|
|
|
Week 8, 10/16
Prelab Exercises
Complete the Map In-Class Questions. Really.
Lab Exercises
Markov Review
-
In implementing the new, smarter method for creating random text in the
Markov assignment you're given the
main method below to launch/run the program:
public static void main(String[] args){
IModel model = new MarkovModel();
SimpleViewer view = new SimpleViewer("Compsci 100e Markov Generation", "k count>");
view.setModel(model);
}
According to the instructions for the
assignment you will implement a new class
MapMarkovModel that is a subclass of
the class
AbstractModel.
The new subclass will generate random
text more efficiently -- but it doesn't change that random
text is generated, just how the text is generated.
To use this new class you'll change
the main method to what's shown below (there's only one change!)
public static void main(String[] args){
IModel model = new MapMarkovModel();
SimpleViewer view = new SimpleViewer("Compsci 100e Markov Generation", "k count>");
view.setModel(model);
}
In a few words, why is this change in main enough -- that
is why will the view call the methods in the new class you've
created,
MapMarkovModel and why don't you need to modify the view so
this happens?

* **RECORDS TO USE**:
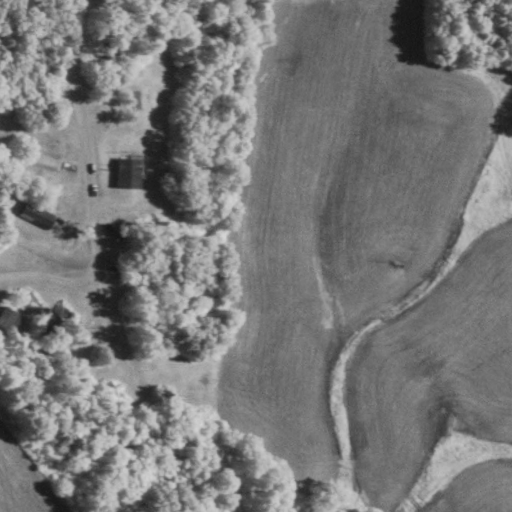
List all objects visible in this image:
building: (121, 177)
building: (30, 217)
building: (143, 309)
building: (51, 322)
building: (6, 324)
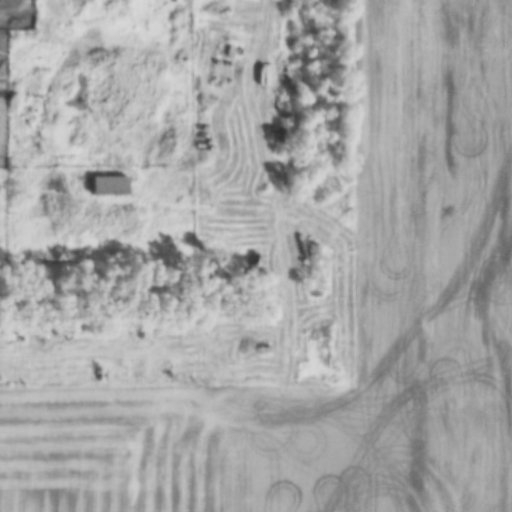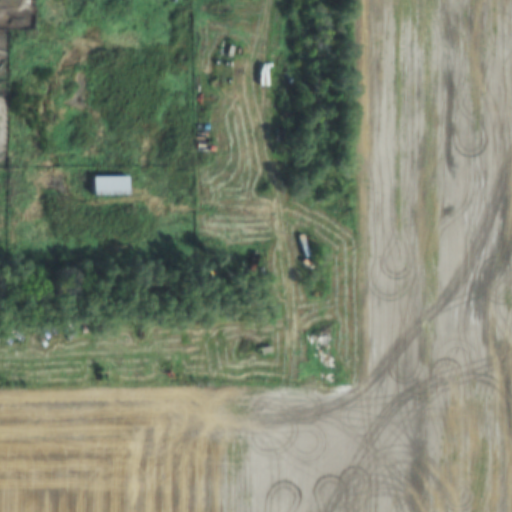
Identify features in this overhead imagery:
building: (106, 185)
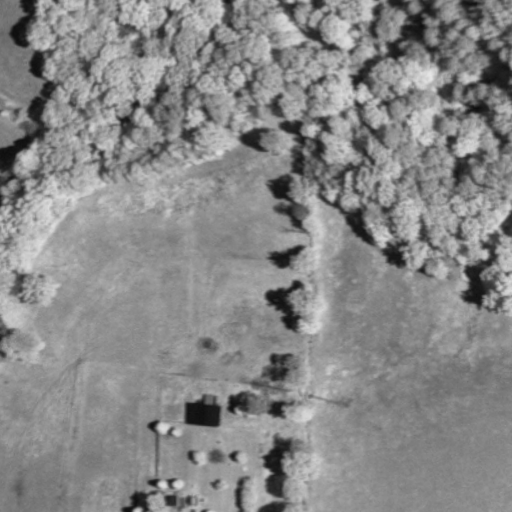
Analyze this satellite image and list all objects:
building: (206, 415)
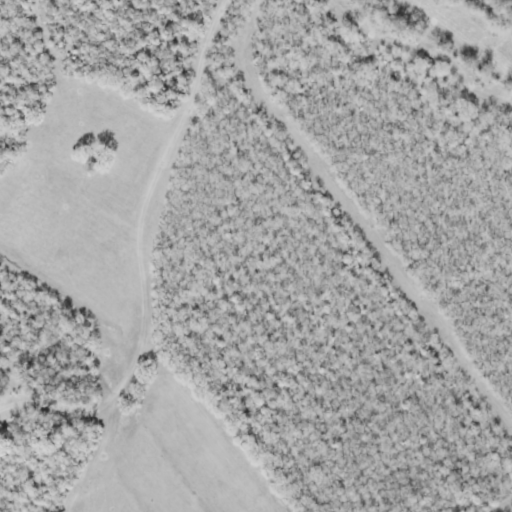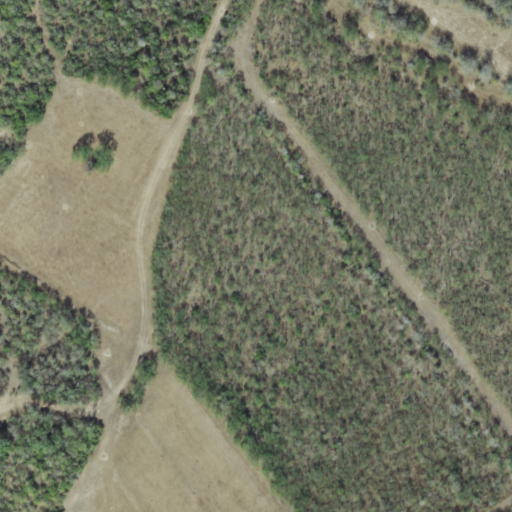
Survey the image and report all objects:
road: (143, 409)
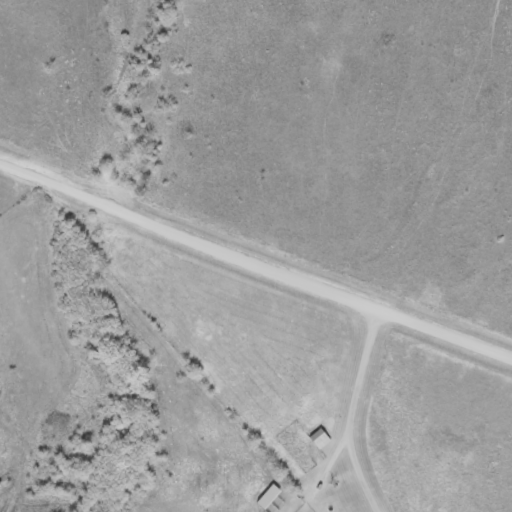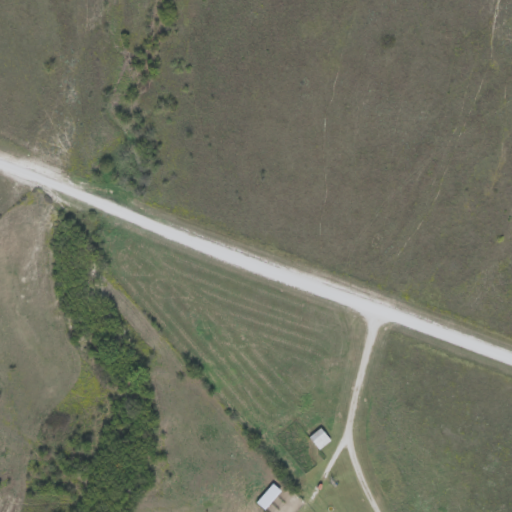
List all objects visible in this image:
road: (255, 257)
road: (351, 409)
building: (314, 439)
building: (315, 439)
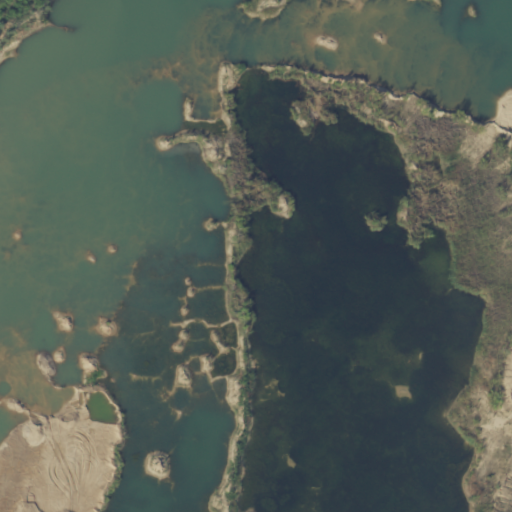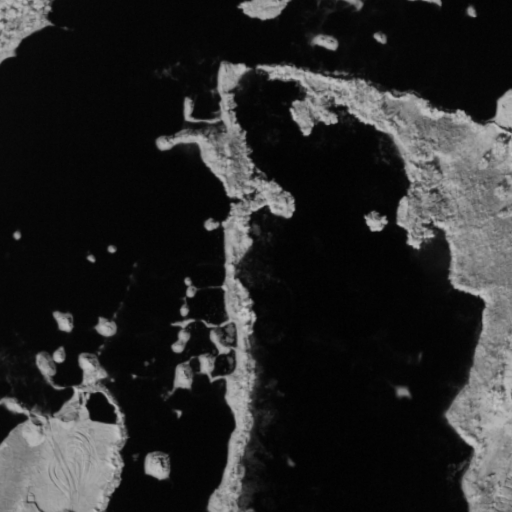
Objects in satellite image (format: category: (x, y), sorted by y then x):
road: (333, 43)
road: (193, 286)
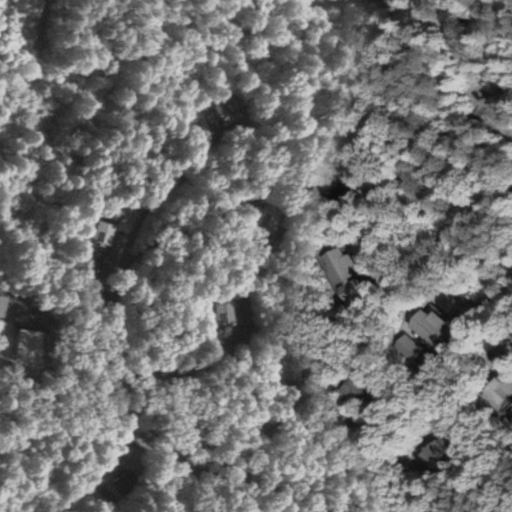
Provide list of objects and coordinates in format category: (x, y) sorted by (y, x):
building: (98, 233)
building: (340, 265)
building: (215, 313)
building: (429, 325)
building: (277, 373)
building: (356, 388)
road: (136, 412)
building: (439, 454)
road: (101, 473)
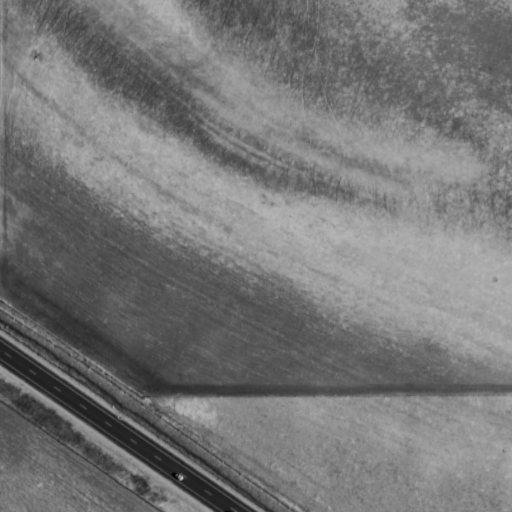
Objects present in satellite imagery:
crop: (256, 256)
road: (115, 432)
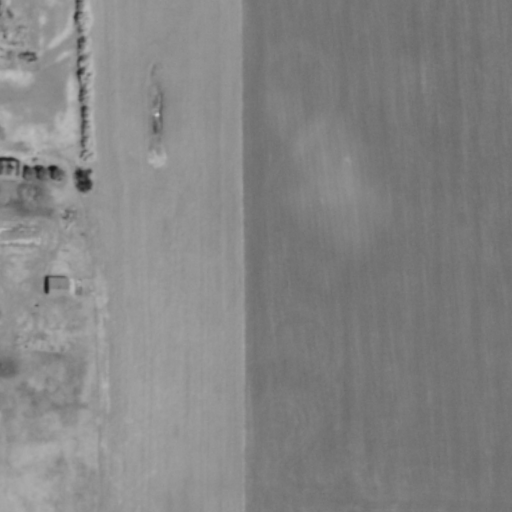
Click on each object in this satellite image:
building: (8, 166)
silo: (27, 169)
silo: (41, 169)
silo: (56, 170)
road: (27, 187)
crop: (302, 254)
building: (56, 282)
building: (56, 284)
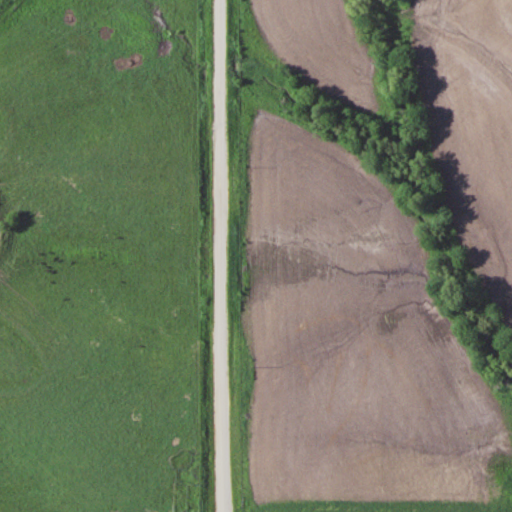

* **WHAT IS ASKED**:
1) Repeat the whole Week 8 lab page word for word.
2) Arrange the entries from the line holding "Objects present in" through the final entry, inclusive, as a Markdown table with a Row column for the number and a Line column for the line, omitting blank lines. Leave the pictures out.
The text and the entries are unrelated material.

* **OUTPUTS IN ORDER**:
1)
|
|
|
Week 8, 10/16
Prelab Exercises
Complete the Map In-Class Questions. Really.
Lab Exercises
Markov Review
-
In implementing the new, smarter method for creating random text in the
Markov assignment you're given the
main method below to launch/run the program:
public static void main(String[] args){
IModel model = new MarkovModel();
SimpleViewer view = new SimpleViewer("Compsci 100e Markov Generation", "k count>");
view.setModel(model);
}
According to the instructions for the
assignment you will implement a new class
MapMarkovModel that is a subclass of
the class
AbstractModel.
The new subclass will generate random
text more efficiently -- but it doesn't change that random
text is generated, just how the text is generated.
To use this new class you'll change
the main method to what's shown below (there's only one change!)
public static void main(String[] args){
IModel model = new MapMarkovModel();
SimpleViewer view = new SimpleViewer("Compsci 100e Markov Generation", "k count>");
view.setModel(model);
}
In a few words, why is this change in main enough -- that
is why will the view call the methods in the new class you've
created,
MapMarkovModel and why don't you need to modify the view so
this happens?

2)
| Row | Line |
|---|---|
| 1 | Objects present in satellite imagery: |
| 2 | crop: (256, 256) |
| 3 | road: (115, 432) |
| 4 | Click on each object in this satellite image: |
| 5 | building: (8, 166) |
| 6 | silo: (27, 169) |
| 7 | silo: (41, 169) |
| 8 | silo: (56, 170) |
| 9 | road: (27, 187) |
| 10 | crop: (302, 254) |
| 11 | building: (56, 282) |
| 12 | building: (56, 284) |